Saturday afternoon was spent at The Lost Gardens of Heligan with a group from the dementia project - Creative Spaces. Small groups of residents and staff from the care home spent a lovely couple of hours wandering around the Northern Gardens with young people and their parents from the community.  One lad was provided with a recording microphone by a local radio station so that he could record some of his conversations with one resident.  It's going to go out on the station's gardening programme shortly.  These two chaps have formed a bond over the past 18 months and it was a delight to come across them sitting on a bench on Flora's Green, just enjoying their surroundings; not chattering but sitting quietly, arms and hands linked.

Unfortunately, due to a bout of illness over Sunday I didn't get any work done in the garden at the weekend.  However, a short walk up to the top revealed that the brambles this year have been replaced with intermittent 'rugs' of Forget-Me-Nots, gatherings of Bluebells, Red Campion and Buttercups. I even discovered one tiny Wild Violet that was struggling towards the light through a clump of nettles.  Ah yes, the nettles return each year........little do they know that the strimmer is coming in for a clean up this weekend in preparation for much use!

Does anyone else have an invasion of Hairy Bittercress? I pull it out of the borders around the lawn every year and this year it's gone mad in the rest of the garden; particularly in the area beyond the vegetable garden.  Reading up on it, in Richard Mabey's 'Food For Free', I've discovered that you can actually eat the whole plant; I thought you could just eat the leaves.  According to the book it goes well with cream cheese (sorry Jane!).  It has beautiful, delicate flowers which can be appreciated either by getting on your hands and knees with a magnifying lens or, like me, using the super macro on your camera.  The seed pods protrude from within the flower and look as though the stem has pushed through and beyond the petals.  Even the slightest brush allows them to scatter their seeds on the helpful to us gardeners!

A small army of Hairy Bittercress; strim or salad?

Take a closer look; there's beauty in weeds

Have a wonderful Easter everyone and I hope you all have a great time outdoors (illnesses and weather permitting!).

Sunday, 10 April 2011

Friends + Fresh Air = Fun!

I had a really enjoyable Saturday morning up at the care home as part of the dementia project.  With the garden redevelopment well under way I thought we'd get the residents and young people growing plants to go in it once it's finished.  There was quite a group of us; staff, residents, young people from the local school and one of the relatives, whose a gardener, ran the session and had us sowing seeds, pricking out and potting on.  Obviously tea, juice and biscuits were involved, and with the sun shining and a slight breeze we spent a great few hours outside as a group of friends, laughing, chatting and helping each other. You can't help but come away from those moments feeling positive and proud.

I came home and got stuck into transplanting my own small plants, from seed trays to small pots and then moving them out into the mini greenhouse.  Was I inspired by the morning session? I guess so!  I spend a lot of time in my garden by myself.  Not that I mind, I find it's a place where I can think whilst I'm busy with my hands and gardening is very good for the soul of course. But I think the time that we spend with friends outside are some of the best times we have.  Whether it's in each others gardens or a day out together these times are often creative, inspirational and fun. I look forward to having many more of these days during this project.

□ □ □ □

## What the exercise asks
Continue the gardening blog post from the point where it stops.

## Input data

□ □ □ □

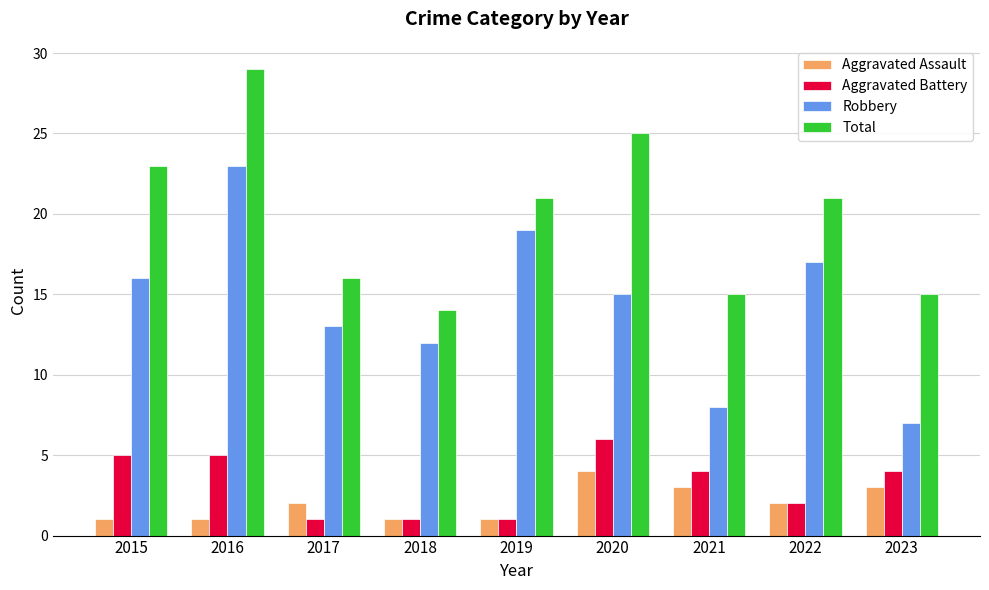

At how many categories does at least one series exceed 7?

9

□ □ □ □

## Task output
So, how are my plants doing?  Well, the second lot of cauliflowers are looking better than the first; only 3 survived from the first batch. I'm not sure what killed off the first ones, so as a precaution against slugs and snails I've battened down the sides of the little greenhouse with planks of wood underneath which I've buried the 'skirt' of the greenhouse and then packed the wood in tight with soil and straw. If anything crawls over the wood it's only going to come across the plastic barrier. In addition to that, I've also sprinkled some anti-slug granules around the edge of the greenhouse - see if that works.  That's the theory at least!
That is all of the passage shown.